Selected extract:

European security issues

18 - Relations with Russia on the Eastern Partnership

Grade: C+
Unity 4/5
Resources 3/5
Outcome 3/10
Total 10/20
Scorecard 2010/11: C (8/20)

In 2011, the EU and Russia clashed over trade and energy relationships with the Eastern Partnership states. Europeans were united but could not alter Russia’s policy in the shared neighbourhood.

The EU hopes to encourage third parties such as Russia to support rather than undermine its Eastern Partnership programme for six Eastern European and South Caucasus countries. However, tensions between the EU and Russia in the shared neighbourhood remain. The EU has not been particularly successful in persuading Moscow that the Eastern Partnership is not an anti-Russian project. While there are few open disputes between Russia and the EU over the issue, there are arguments behind closed doors. In 2011, tensions emerged over issues related to trade and energy. In September, Kremlin sources suggested that Russia might introduce trade restrictions against Ukraine if Kyiv did not join a customs union between Russia, Belarus and Kazakhstan and instead signed the DCFTA it is negotiating with the EU. While Russia opposed the DCFTA, European Commission officials and several EU foreign ministers said publicly that Russia should not pressure Ukraine to agree to a customs union that was incompatible with the DCFTA.

Directions:
**1)** Reproduce the stretch of the Eastern Partnership excerpt from "European security issues" through "2010/11: C (8/20)".
**2)** State whether each statement agrees with the Eastern Partnership excerpt, answering yes or no and quoting the deciding words: (a) the grade given on this issue was C+; (b) the EU succeeded in persuading Moscow that the Eastern Partnership is not an anti-Russian project; (c) the customs union Ukraine was urged to join was between Russia, Belarus and Kazakhstan.
Rely solely on the Eastern Partnership excerpt above.

Supplied material:
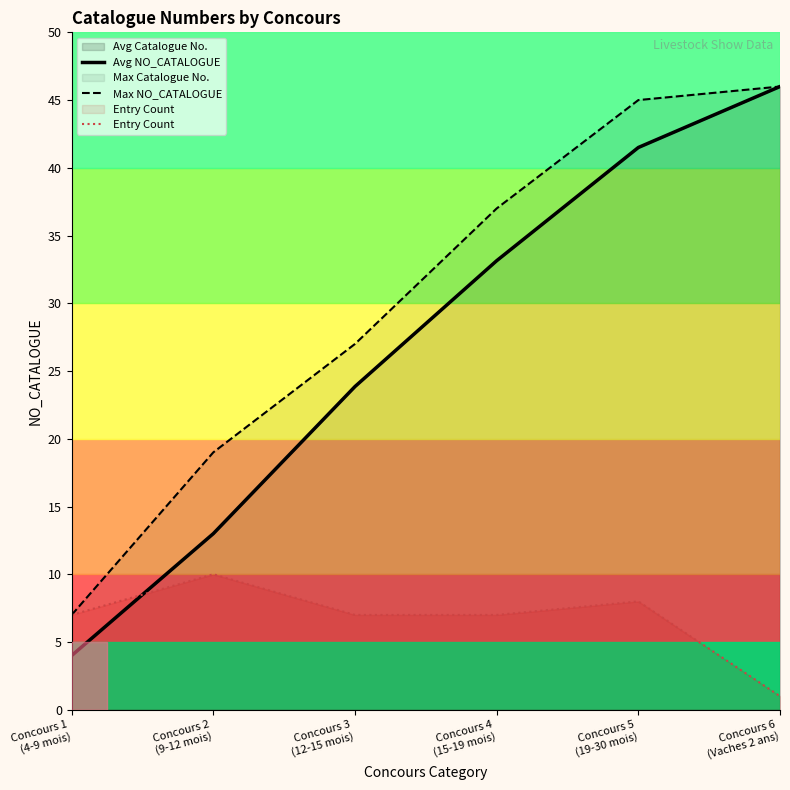

How many intersections are there between Entry Count and Avg NO_CATALOGUE?

1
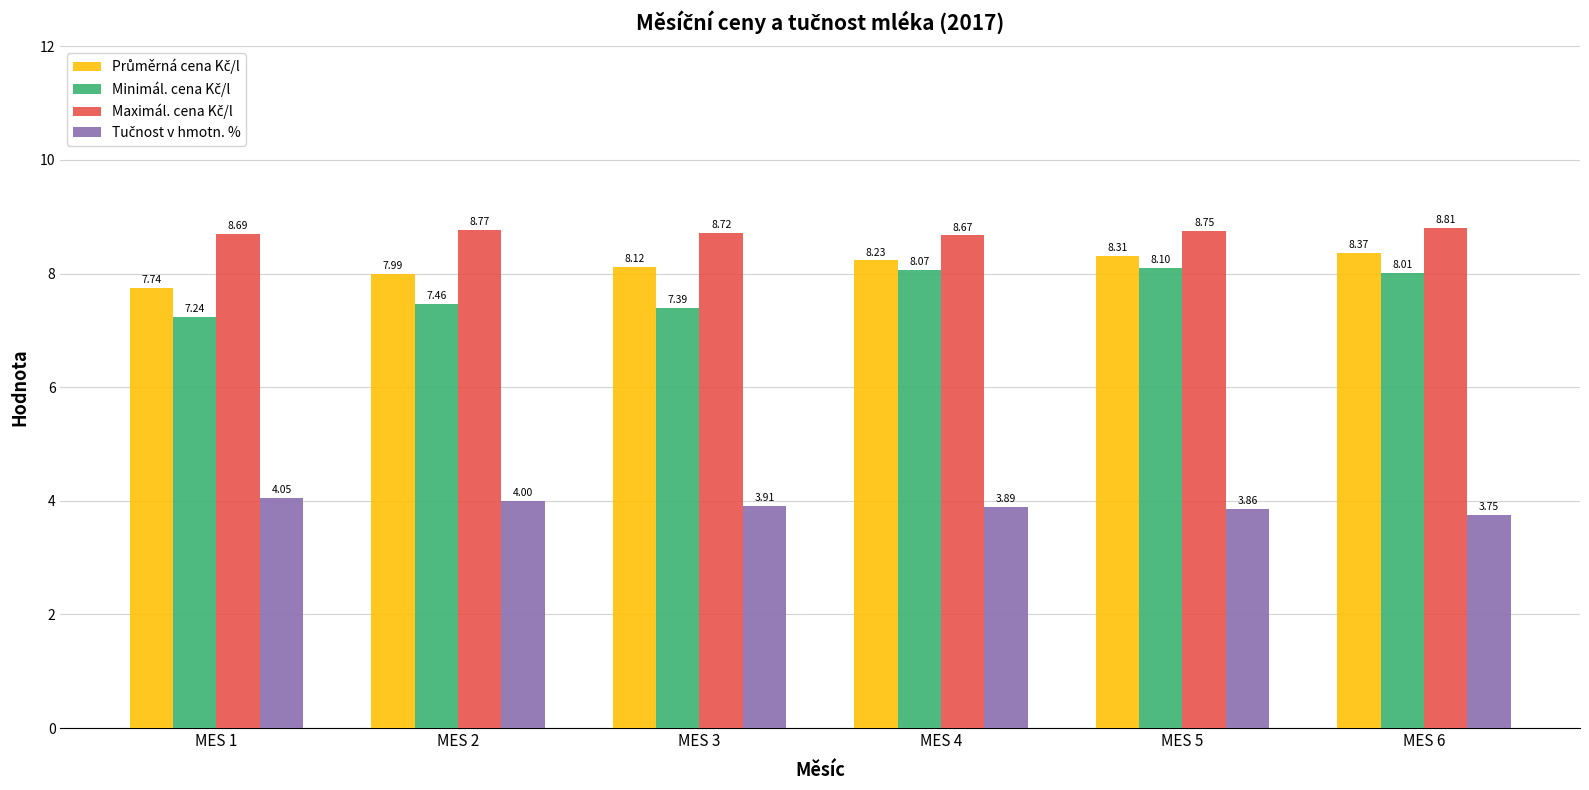

How many series are shown in this chart?

4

Expected results:
**1)**
European security issues

18 - Relations with Russia on the Eastern Partnership

Grade: C+
Unity 4/5
Resources 3/5
Outcome 3/10
Total 10/20
Scorecard 2010/11: C (8/20)

**2)**
(a) Yes: "Grade: C+"
(b) No: "The EU has not been particularly successful in persuading Moscow that the Eastern Partnership is not an anti-Russian project."
(c) Yes: "a customs union between Russia, Belarus and Kazakhstan"